(Stored items)
_____
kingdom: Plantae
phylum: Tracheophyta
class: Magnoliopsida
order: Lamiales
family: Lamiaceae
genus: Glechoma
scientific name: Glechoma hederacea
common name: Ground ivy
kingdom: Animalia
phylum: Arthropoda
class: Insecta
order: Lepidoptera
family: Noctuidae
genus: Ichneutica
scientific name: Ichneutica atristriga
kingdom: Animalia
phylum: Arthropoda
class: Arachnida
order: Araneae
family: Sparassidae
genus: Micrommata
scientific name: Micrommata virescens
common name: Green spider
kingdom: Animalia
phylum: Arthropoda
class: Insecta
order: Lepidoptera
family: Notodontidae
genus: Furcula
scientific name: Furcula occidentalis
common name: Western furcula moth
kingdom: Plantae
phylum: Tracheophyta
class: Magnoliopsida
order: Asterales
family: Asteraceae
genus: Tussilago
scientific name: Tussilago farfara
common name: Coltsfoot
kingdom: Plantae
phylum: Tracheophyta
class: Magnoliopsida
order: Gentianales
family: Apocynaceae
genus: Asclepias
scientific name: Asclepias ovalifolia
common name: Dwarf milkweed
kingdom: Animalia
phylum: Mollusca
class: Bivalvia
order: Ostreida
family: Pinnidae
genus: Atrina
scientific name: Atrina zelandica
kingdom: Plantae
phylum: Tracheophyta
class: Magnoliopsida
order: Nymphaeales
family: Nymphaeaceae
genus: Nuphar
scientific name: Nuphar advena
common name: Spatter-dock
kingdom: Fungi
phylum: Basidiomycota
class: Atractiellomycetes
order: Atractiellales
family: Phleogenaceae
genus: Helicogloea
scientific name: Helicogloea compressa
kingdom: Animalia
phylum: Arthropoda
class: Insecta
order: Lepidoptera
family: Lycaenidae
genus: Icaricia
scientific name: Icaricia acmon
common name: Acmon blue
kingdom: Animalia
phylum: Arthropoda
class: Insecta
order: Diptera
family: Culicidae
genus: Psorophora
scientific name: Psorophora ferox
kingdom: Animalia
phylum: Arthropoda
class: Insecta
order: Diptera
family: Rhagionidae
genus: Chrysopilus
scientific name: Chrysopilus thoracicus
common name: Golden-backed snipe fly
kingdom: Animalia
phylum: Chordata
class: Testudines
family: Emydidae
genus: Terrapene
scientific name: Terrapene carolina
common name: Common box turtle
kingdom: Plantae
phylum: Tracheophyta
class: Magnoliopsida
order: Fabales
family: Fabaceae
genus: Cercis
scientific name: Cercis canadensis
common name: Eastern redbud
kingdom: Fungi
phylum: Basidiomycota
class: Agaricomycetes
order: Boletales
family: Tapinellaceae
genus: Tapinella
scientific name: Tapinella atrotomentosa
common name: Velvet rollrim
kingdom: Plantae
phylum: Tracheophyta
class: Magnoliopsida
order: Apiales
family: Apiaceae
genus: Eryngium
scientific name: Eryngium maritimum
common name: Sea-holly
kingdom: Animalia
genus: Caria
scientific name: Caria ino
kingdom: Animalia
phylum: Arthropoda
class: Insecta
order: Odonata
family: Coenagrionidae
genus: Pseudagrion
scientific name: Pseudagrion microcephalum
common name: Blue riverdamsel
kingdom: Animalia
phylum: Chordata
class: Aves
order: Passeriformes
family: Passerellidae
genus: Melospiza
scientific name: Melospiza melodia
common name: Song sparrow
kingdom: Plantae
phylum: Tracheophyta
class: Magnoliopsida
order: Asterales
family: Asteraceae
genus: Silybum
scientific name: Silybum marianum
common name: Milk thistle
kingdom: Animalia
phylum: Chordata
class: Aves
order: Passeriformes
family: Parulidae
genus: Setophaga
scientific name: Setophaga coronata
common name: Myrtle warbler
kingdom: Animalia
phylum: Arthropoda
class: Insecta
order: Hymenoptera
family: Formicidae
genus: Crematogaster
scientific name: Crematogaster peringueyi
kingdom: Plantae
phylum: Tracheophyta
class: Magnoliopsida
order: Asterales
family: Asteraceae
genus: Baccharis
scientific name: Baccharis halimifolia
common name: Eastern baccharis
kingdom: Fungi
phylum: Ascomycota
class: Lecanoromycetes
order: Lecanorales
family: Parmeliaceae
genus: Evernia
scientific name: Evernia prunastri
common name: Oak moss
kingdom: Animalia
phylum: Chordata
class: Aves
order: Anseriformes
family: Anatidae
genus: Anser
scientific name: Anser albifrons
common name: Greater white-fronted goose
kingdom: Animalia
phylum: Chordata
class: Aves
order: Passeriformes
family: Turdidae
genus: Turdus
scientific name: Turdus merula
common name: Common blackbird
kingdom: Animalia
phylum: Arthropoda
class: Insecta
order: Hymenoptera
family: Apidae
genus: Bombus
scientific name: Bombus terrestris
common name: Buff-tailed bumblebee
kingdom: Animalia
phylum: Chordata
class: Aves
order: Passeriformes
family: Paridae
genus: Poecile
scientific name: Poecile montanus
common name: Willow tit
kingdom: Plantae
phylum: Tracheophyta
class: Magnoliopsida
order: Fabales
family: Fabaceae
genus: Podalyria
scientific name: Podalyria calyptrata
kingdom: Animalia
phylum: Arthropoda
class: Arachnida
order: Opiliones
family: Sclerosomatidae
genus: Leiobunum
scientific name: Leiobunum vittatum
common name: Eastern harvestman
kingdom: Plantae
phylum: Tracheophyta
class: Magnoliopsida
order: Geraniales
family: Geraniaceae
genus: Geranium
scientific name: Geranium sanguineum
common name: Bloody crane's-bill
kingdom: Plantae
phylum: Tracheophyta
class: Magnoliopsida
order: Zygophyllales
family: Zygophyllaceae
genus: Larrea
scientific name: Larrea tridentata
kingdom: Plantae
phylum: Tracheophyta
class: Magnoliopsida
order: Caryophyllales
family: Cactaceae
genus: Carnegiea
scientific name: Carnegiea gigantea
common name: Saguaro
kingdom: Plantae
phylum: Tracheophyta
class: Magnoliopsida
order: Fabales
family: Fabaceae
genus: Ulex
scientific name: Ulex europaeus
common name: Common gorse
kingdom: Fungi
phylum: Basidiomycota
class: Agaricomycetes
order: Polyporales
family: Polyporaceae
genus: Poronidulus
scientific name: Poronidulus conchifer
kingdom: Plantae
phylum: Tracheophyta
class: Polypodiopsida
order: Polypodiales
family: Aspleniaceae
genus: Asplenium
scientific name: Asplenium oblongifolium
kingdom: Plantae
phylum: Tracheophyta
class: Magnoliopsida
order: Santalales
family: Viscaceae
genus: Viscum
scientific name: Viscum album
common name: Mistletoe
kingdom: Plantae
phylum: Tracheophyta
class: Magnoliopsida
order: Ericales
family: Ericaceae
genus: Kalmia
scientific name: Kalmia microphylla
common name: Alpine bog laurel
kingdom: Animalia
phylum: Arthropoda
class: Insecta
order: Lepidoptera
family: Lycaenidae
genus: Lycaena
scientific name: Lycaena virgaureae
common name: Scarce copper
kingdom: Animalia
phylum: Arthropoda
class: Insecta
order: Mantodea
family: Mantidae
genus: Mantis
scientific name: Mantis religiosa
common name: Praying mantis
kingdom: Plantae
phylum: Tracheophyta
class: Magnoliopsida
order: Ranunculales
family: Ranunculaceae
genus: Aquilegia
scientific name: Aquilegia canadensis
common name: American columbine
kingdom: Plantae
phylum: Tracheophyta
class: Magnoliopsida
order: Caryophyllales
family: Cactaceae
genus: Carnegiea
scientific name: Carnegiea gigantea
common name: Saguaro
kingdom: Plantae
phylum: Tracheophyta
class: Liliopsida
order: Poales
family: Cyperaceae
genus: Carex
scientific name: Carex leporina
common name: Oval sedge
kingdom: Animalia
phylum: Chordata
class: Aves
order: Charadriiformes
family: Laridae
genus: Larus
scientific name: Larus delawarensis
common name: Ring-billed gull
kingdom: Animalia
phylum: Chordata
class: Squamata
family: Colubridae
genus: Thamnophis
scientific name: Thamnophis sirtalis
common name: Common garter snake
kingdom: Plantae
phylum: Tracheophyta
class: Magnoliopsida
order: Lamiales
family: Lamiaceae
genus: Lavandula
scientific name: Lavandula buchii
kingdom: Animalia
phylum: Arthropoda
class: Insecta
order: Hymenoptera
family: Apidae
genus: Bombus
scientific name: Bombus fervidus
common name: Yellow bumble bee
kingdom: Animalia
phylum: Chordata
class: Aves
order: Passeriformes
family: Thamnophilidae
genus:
_____
(Work to complete): Copy the lines from the start of the entries through the line containing "scientific name: Furcula occidentalis", including both ends, with no changes.

(Result of the exercise):
kingdom: Plantae
phylum: Tracheophyta
class: Magnoliopsida
order: Lamiales
family: Lamiaceae
genus: Glechoma
scientific name: Glechoma hederacea
common name: Ground ivy
kingdom: Animalia
phylum: Arthropoda
class: Insecta
order: Lepidoptera
family: Noctuidae
genus: Ichneutica
scientific name: Ichneutica atristriga
kingdom: Animalia
phylum: Arthropoda
class: Arachnida
order: Araneae
family: Sparassidae
genus: Micrommata
scientific name: Micrommata virescens
common name: Green spider
kingdom: Animalia
phylum: Arthropoda
class: Insecta
order: Lepidoptera
family: Notodontidae
genus: Furcula
scientific name: Furcula occidentalis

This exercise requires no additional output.